(YOUR GOAL)
Reproduce all of the items below, swapping "reference entry" for "model entry" wherever it occurs and leaving everything else unchanged.

● ● ● ● ●

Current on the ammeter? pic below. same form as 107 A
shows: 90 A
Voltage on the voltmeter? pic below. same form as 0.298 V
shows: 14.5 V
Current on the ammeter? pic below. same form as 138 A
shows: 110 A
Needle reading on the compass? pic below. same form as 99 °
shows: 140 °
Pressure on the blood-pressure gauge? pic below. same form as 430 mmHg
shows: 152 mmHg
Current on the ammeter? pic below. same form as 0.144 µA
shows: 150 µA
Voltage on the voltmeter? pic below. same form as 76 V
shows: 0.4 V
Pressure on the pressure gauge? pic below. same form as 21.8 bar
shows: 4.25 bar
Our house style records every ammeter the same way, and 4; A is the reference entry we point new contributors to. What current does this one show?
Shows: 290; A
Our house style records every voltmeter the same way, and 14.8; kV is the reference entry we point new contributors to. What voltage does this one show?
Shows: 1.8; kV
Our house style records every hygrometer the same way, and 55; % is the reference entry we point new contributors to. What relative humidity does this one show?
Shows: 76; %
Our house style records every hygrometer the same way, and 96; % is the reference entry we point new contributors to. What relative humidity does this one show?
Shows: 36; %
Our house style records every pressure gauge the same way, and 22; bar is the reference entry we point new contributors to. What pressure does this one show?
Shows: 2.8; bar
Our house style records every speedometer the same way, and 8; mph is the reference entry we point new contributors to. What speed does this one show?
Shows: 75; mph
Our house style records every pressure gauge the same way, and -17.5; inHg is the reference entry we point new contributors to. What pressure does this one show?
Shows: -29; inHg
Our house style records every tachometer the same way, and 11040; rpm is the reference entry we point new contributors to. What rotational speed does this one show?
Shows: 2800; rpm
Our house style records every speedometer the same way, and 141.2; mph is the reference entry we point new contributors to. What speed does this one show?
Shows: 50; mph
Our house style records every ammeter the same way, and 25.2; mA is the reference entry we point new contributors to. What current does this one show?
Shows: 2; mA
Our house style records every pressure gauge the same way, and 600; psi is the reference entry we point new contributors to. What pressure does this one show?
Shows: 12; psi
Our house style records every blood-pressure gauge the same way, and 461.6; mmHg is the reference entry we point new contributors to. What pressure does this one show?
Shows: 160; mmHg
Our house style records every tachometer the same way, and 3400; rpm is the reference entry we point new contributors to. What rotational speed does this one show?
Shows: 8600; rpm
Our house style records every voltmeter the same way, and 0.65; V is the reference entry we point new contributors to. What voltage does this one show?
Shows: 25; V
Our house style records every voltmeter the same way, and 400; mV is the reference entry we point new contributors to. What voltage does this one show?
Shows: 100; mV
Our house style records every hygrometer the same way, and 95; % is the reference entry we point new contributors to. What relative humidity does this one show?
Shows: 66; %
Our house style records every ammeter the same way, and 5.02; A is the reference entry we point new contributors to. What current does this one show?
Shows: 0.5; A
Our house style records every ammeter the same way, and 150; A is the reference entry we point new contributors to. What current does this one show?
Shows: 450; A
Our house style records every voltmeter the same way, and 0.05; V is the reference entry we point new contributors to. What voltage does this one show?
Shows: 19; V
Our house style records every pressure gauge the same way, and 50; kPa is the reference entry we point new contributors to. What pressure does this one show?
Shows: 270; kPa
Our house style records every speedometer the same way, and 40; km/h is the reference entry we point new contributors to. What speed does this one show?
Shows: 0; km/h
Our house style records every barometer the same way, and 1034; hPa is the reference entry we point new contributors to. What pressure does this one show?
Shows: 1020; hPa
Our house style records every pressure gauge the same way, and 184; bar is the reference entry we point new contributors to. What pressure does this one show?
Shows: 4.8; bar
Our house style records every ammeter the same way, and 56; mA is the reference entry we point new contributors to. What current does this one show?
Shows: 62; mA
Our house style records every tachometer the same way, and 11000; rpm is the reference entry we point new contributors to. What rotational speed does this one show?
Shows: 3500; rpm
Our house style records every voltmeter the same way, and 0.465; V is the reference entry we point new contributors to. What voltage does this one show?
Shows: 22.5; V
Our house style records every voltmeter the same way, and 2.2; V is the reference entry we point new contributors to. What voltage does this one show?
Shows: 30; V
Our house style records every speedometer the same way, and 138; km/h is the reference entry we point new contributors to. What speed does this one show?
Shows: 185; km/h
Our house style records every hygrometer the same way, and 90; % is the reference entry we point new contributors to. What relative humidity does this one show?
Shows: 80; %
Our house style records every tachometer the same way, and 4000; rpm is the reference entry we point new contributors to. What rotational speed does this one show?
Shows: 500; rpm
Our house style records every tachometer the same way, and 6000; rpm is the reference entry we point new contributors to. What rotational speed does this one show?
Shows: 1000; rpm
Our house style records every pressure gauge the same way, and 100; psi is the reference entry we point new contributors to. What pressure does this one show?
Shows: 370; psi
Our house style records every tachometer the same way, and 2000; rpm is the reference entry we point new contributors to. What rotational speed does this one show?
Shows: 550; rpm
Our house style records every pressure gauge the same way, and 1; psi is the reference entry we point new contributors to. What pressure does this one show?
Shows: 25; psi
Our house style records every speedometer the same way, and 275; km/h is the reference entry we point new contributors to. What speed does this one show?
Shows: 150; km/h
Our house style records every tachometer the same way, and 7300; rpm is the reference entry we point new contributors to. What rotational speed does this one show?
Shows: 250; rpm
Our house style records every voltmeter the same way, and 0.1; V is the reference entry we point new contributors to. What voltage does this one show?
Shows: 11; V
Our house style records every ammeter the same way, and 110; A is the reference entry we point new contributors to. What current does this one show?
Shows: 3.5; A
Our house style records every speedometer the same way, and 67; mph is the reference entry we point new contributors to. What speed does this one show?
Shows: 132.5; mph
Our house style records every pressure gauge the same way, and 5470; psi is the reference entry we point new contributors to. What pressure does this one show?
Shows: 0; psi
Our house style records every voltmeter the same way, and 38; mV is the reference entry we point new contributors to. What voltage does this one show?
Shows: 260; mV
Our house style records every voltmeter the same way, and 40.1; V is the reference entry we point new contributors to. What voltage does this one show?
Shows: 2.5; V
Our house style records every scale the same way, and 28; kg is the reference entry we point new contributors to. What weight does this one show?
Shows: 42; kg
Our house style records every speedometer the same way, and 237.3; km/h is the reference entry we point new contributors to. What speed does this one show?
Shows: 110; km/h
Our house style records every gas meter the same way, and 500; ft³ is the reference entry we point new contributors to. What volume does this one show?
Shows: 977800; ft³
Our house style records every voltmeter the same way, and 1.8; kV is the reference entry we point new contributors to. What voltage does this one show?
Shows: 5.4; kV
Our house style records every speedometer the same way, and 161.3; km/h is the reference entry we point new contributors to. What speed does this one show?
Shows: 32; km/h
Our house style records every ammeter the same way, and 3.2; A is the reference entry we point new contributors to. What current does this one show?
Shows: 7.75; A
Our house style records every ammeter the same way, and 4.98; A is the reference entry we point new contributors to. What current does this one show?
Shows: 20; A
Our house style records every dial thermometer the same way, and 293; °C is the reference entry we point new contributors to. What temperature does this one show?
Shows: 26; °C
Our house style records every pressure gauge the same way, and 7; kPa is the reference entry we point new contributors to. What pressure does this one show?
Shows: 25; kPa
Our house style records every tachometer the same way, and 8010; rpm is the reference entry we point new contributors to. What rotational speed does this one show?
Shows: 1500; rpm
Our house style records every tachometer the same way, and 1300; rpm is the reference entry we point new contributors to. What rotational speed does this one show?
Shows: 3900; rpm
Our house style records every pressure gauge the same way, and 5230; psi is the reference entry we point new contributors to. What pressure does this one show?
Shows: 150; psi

● ● ● ● ●

(REPLY)
Current on the ammeter? pic below. same form as 107 A
shows: 90 A
Voltage on the voltmeter? pic below. same form as 0.298 V
shows: 14.5 V
Current on the ammeter? pic below. same form as 138 A
shows: 110 A
Needle reading on the compass? pic below. same form as 99 °
shows: 140 °
Pressure on the blood-pressure gauge? pic below. same form as 430 mmHg
shows: 152 mmHg
Current on the ammeter? pic below. same form as 0.144 µA
shows: 150 µA
Voltage on the voltmeter? pic below. same form as 76 V
shows: 0.4 V
Pressure on the pressure gauge? pic below. same form as 21.8 bar
shows: 4.25 bar
Our house style records every ammeter the same way, and 4; A is the model entry we point new contributors to. What current does this one show?
Shows: 290; A
Our house style records every voltmeter the same way, and 14.8; kV is the model entry we point new contributors to. What voltage does this one show?
Shows: 1.8; kV
Our house style records every hygrometer the same way, and 55; % is the model entry we point new contributors to. What relative humidity does this one show?
Shows: 76; %
Our house style records every hygrometer the same way, and 96; % is the model entry we point new contributors to. What relative humidity does this one show?
Shows: 36; %
Our house style records every pressure gauge the same way, and 22; bar is the model entry we point new contributors to. What pressure does this one show?
Shows: 2.8; bar
Our house style records every speedometer the same way, and 8; mph is the model entry we point new contributors to. What speed does this one show?
Shows: 75; mph
Our house style records every pressure gauge the same way, and -17.5; inHg is the model entry we point new contributors to. What pressure does this one show?
Shows: -29; inHg
Our house style records every tachometer the same way, and 11040; rpm is the model entry we point new contributors to. What rotational speed does this one show?
Shows: 2800; rpm
Our house style records every speedometer the same way, and 141.2; mph is the model entry we point new contributors to. What speed does this one show?
Shows: 50; mph
Our house style records every ammeter the same way, and 25.2; mA is the model entry we point new contributors to. What current does this one show?
Shows: 2; mA
Our house style records every pressure gauge the same way, and 600; psi is the model entry we point new contributors to. What pressure does this one show?
Shows: 12; psi
Our house style records every blood-pressure gauge the same way, and 461.6; mmHg is the model entry we point new contributors to. What pressure does this one show?
Shows: 160; mmHg
Our house style records every tachometer the same way, and 3400; rpm is the model entry we point new contributors to. What rotational speed does this one show?
Shows: 8600; rpm
Our house style records every voltmeter the same way, and 0.65; V is the model entry we point new contributors to. What voltage does this one show?
Shows: 25; V
Our house style records every voltmeter the same way, and 400; mV is the model entry we point new contributors to. What voltage does this one show?
Shows: 100; mV
Our house style records every hygrometer the same way, and 95; % is the model entry we point new contributors to. What relative humidity does this one show?
Shows: 66; %
Our house style records every ammeter the same way, and 5.02; A is the model entry we point new contributors to. What current does this one show?
Shows: 0.5; A
Our house style records every ammeter the same way, and 150; A is the model entry we point new contributors to. What current does this one show?
Shows: 450; A
Our house style records every voltmeter the same way, and 0.05; V is the model entry we point new contributors to. What voltage does this one show?
Shows: 19; V
Our house style records every pressure gauge the same way, and 50; kPa is the model entry we point new contributors to. What pressure does this one show?
Shows: 270; kPa
Our house style records every speedometer the same way, and 40; km/h is the model entry we point new contributors to. What speed does this one show?
Shows: 0; km/h
Our house style records every barometer the same way, and 1034; hPa is the model entry we point new contributors to. What pressure does this one show?
Shows: 1020; hPa
Our house style records every pressure gauge the same way, and 184; bar is the model entry we point new contributors to. What pressure does this one show?
Shows: 4.8; bar
Our house style records every ammeter the same way, and 56; mA is the model entry we point new contributors to. What current does this one show?
Shows: 62; mA
Our house style records every tachometer the same way, and 11000; rpm is the model entry we point new contributors to. What rotational speed does this one show?
Shows: 3500; rpm
Our house style records every voltmeter the same way, and 0.465; V is the model entry we point new contributors to. What voltage does this one show?
Shows: 22.5; V
Our house style records every voltmeter the same way, and 2.2; V is the model entry we point new contributors to. What voltage does this one show?
Shows: 30; V
Our house style records every speedometer the same way, and 138; km/h is the model entry we point new contributors to. What speed does this one show?
Shows: 185; km/h
Our house style records every hygrometer the same way, and 90; % is the model entry we point new contributors to. What relative humidity does this one show?
Shows: 80; %
Our house style records every tachometer the same way, and 4000; rpm is the model entry we point new contributors to. What rotational speed does this one show?
Shows: 500; rpm
Our house style records every tachometer the same way, and 6000; rpm is the model entry we point new contributors to. What rotational speed does this one show?
Shows: 1000; rpm
Our house style records every pressure gauge the same way, and 100; psi is the model entry we point new contributors to. What pressure does this one show?
Shows: 370; psi
Our house style records every tachometer the same way, and 2000; rpm is the model entry we point new contributors to. What rotational speed does this one show?
Shows: 550; rpm
Our house style records every pressure gauge the same way, and 1; psi is the model entry we point new contributors to. What pressure does this one show?
Shows: 25; psi
Our house style records every speedometer the same way, and 275; km/h is the model entry we point new contributors to. What speed does this one show?
Shows: 150; km/h
Our house style records every tachometer the same way, and 7300; rpm is the model entry we point new contributors to. What rotational speed does this one show?
Shows: 250; rpm
Our house style records every voltmeter the same way, and 0.1; V is the model entry we point new contributors to. What voltage does this one show?
Shows: 11; V
Our house style records every ammeter the same way, and 110; A is the model entry we point new contributors to. What current does this one show?
Shows: 3.5; A
Our house style records every speedometer the same way, and 67; mph is the model entry we point new contributors to. What speed does this one show?
Shows: 132.5; mph
Our house style records every pressure gauge the same way, and 5470; psi is the model entry we point new contributors to. What pressure does this one show?
Shows: 0; psi
Our house style records every voltmeter the same way, and 38; mV is the model entry we point new contributors to. What voltage does this one show?
Shows: 260; mV
Our house style records every voltmeter the same way, and 40.1; V is the model entry we point new contributors to. What voltage does this one show?
Shows: 2.5; V
Our house style records every scale the same way, and 28; kg is the model entry we point new contributors to. What weight does this one show?
Shows: 42; kg
Our house style records every speedometer the same way, and 237.3; km/h is the model entry we point new contributors to. What speed does this one show?
Shows: 110; km/h
Our house style records every gas meter the same way, and 500; ft³ is the model entry we point new contributors to. What volume does this one show?
Shows: 977800; ft³
Our house style records every voltmeter the same way, and 1.8; kV is the model entry we point new contributors to. What voltage does this one show?
Shows: 5.4; kV
Our house style records every speedometer the same way, and 161.3; km/h is the model entry we point new contributors to. What speed does this one show?
Shows: 32; km/h
Our house style records every ammeter the same way, and 3.2; A is the model entry we point new contributors to. What current does this one show?
Shows: 7.75; A
Our house style records every ammeter the same way, and 4.98; A is the model entry we point new contributors to. What current does this one show?
Shows: 20; A
Our house style records every dial thermometer the same way, and 293; °C is the model entry we point new contributors to. What temperature does this one show?
Shows: 26; °C
Our house style records every pressure gauge the same way, and 7; kPa is the model entry we point new contributors to. What pressure does this one show?
Shows: 25; kPa
Our house style records every tachometer the same way, and 8010; rpm is the model entry we point new contributors to. What rotational speed does this one show?
Shows: 1500; rpm
Our house style records every tachometer the same way, and 1300; rpm is the model entry we point new contributors to. What rotational speed does this one show?
Shows: 3900; rpm
Our house style records every pressure gauge the same way, and 5230; psi is the model entry we point new contributors to. What pressure does this one show?
Shows: 150; psi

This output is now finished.